Can exercise relieve chronic pain?

If you struggle with chronic pain, you might feel that exercise is futile: It hurts when you don't exercise, and it hurts when you do. However, a properly structured exercise routine might help reduce your pain level or keep it from getting worse.

First, it’s important to know the difference between acute pain and chronic pain. Acute pain—pain lasting less than 6 weeks—can be managed with exercise to prevent your pain from becoming long-lasting. If your pain has been continuous without breaks for more than 3 months—that is, it has become chronic—exercise also might be helpful to manage or reduce your pain, although exercising might be more difficult than during the acute phase.

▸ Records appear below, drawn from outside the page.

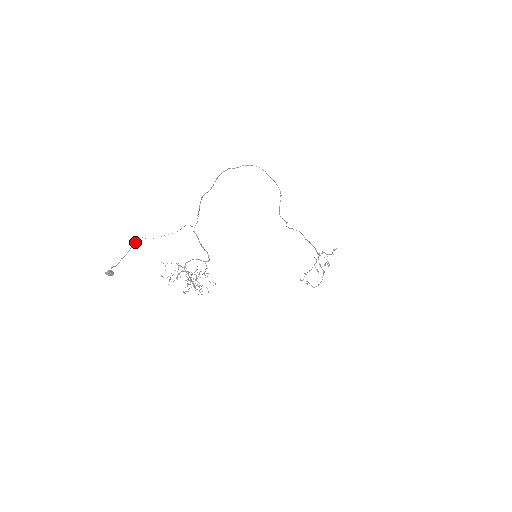
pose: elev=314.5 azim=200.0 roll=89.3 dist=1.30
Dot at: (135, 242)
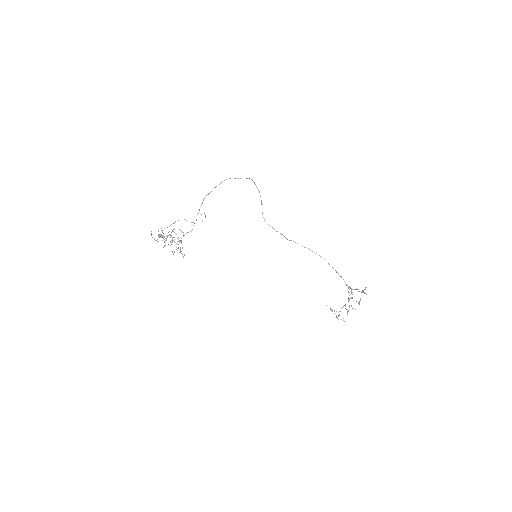
Dot at: (178, 220)
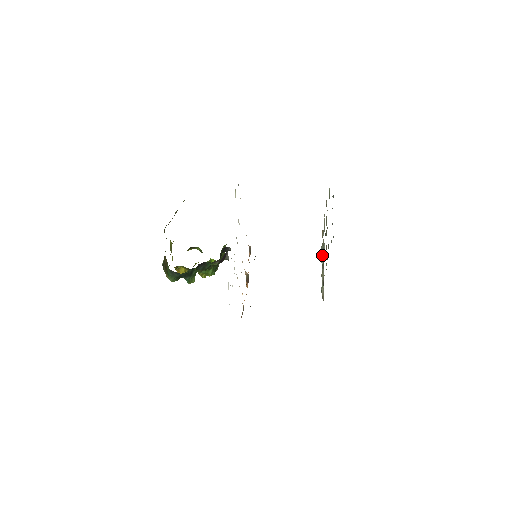
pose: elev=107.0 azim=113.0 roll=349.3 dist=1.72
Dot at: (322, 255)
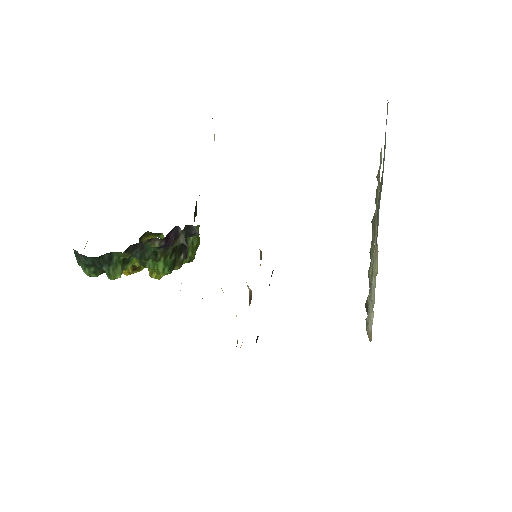
Dot at: occluded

Exercise can help reduce pain in several ways. Pain triggers the body’s “stress response,” which in turn reduces your body’s serotonin, a brain chemical partly responsible for mood and perception of pain. Exercise can boost serotonin, reducing your stress and improving your mood. For some people with depressed mood related to pain, exercising might help them feel better emotionally, as well as physically. Finally, exercise also increases endorphins—the body's natural painkillers—which help block pain, enabling you to relax.

“…a properly structured exercise routine might help reduce your pain level…”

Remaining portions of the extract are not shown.